Detecting microbial nucleic acids through pattern recognition receptors (PRRs) is crucial for triggering anti-microbial immune responses. However, PRRs that specialize in nucleic acid sensing often struggle to distinguish between microbial and endogenous (self)-nucleic acids, leading to potential autoimmune and inflammatory diseases when self-nucleic acids are mistakenly recognized. To prevent these harmful immune responses, multiple safeguard mechanisms have evolved.

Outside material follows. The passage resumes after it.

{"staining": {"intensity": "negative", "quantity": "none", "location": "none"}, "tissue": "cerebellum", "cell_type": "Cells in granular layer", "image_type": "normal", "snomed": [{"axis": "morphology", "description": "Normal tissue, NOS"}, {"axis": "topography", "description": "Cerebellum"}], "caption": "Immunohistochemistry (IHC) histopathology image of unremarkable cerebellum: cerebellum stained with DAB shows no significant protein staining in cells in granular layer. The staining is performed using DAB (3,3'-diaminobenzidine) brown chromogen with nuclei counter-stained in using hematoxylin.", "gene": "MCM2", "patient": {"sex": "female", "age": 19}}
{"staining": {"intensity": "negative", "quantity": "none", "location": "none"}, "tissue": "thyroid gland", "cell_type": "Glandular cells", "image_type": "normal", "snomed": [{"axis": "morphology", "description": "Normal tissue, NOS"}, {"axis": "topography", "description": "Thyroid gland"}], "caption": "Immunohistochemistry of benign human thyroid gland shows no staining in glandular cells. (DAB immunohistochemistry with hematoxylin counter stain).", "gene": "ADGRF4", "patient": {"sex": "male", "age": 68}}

One such mechanism involves the endonuclease deoxyribonuclease 1-like 3 (DNASE1L3). Produced by innate immune cells like dendritic cells and macrophages, DNASE1L3 degrades self-DNA from dying cells, preventing it from activating nucleic acid sensing PRRs and protecting the host from systemic autoimmune syndromes. Recently, endogenous DNA has also been implicated in the chronic low-grade inflammation associated with obesity, contributing to complications such as type II diabetes. In this seminar, we will explore the physiological functions of DNASE1L3 and present our latest findings on its role in regulating obesity-related inflammation.

Vanja Sisirak is invited by Julie Helft.